- [Task statement]: Duplicate a passage from the September update post, beginning at the words "Can y'all believe" and stopping after "TEACH, SCRAP, CLEAN).".

- [Excerpt to read]:
Start of Block
Can y'all believe we're already a week into September! I started the month out with a meet-up with Cheri and her mother and daughter. We had a great visit over lunch and a stroll through the Frisco Mercantile. Its always so much FUN to get together with friends!


Robbie and I left the next day for a long weekend trip that included flying to Ohio, driving through Pennsylvania, spending a couple of days in Buffalo, New York, visiting Niagara Falls, riding the Whirlpool Aero Car, and celebrating Robbie's brother's birthday.

  
This month is flying by already, so here's an update on my 2016 goals (MOVE, LEARN, TEACH, SCRAP, CLEAN).

MOVE - I did better on my exercise in August than I have the previous few months. I got in a workout more than half the days throughout the month, had a great check-up at my annual physical, and got in some additional activity painting my new craft room (photo below). My adventure for the month was a quick overnight trip to Southeast Texas to see three of my nieces perform in the local production of Mary Poppins.


I'm having a slow start to my exercise this month since we were out of town, but I'll be getting in lots of activity as I move my furniture and supplies into the new craft room!
End of Block
Records from a data source:
Start of Block
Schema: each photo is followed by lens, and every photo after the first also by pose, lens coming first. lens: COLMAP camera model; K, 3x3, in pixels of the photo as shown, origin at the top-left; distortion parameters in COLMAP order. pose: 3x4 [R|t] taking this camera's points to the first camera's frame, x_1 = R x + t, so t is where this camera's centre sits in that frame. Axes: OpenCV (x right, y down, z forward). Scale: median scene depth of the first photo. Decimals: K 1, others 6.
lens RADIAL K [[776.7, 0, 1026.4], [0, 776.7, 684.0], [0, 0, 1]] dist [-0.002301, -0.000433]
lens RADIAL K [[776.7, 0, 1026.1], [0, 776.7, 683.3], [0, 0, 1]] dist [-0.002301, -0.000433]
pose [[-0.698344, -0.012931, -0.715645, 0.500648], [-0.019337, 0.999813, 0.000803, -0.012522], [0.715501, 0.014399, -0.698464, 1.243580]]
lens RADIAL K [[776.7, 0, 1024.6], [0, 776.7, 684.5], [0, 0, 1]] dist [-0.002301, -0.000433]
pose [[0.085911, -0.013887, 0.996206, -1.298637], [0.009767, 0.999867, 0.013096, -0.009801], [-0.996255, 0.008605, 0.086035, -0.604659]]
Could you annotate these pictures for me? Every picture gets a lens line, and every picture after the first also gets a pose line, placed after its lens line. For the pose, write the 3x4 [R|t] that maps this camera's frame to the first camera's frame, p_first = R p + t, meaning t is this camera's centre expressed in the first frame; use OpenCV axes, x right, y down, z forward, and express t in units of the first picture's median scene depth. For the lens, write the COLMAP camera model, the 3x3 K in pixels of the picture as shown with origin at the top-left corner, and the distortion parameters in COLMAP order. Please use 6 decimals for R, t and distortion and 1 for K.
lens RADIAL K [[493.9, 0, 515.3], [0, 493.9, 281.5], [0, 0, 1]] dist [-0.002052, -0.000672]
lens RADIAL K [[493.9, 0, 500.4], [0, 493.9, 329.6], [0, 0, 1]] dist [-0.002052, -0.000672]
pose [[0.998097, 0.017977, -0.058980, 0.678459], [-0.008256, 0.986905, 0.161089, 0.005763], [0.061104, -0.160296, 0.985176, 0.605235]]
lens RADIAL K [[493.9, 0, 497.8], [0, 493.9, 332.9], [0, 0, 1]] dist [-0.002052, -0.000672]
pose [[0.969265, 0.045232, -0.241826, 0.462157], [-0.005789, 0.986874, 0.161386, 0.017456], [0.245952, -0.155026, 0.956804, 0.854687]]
End of Block
- [Answer to this exercise]:
Can y'all believe we're already a week into September! I started the month out with a meet-up with Cheri and her mother and daughter. We had a great visit over lunch and a stroll through the Frisco Mercantile. Its always so much FUN to get together with friends!


Robbie and I left the next day for a long weekend trip that included flying to Ohio, driving through Pennsylvania, spending a couple of days in Buffalo, New York, visiting Niagara Falls, riding the Whirlpool Aero Car, and celebrating Robbie's brother's birthday.

  
This month is flying by already, so here's an update on my 2016 goals (MOVE, LEARN, TEACH, SCRAP, CLEAN).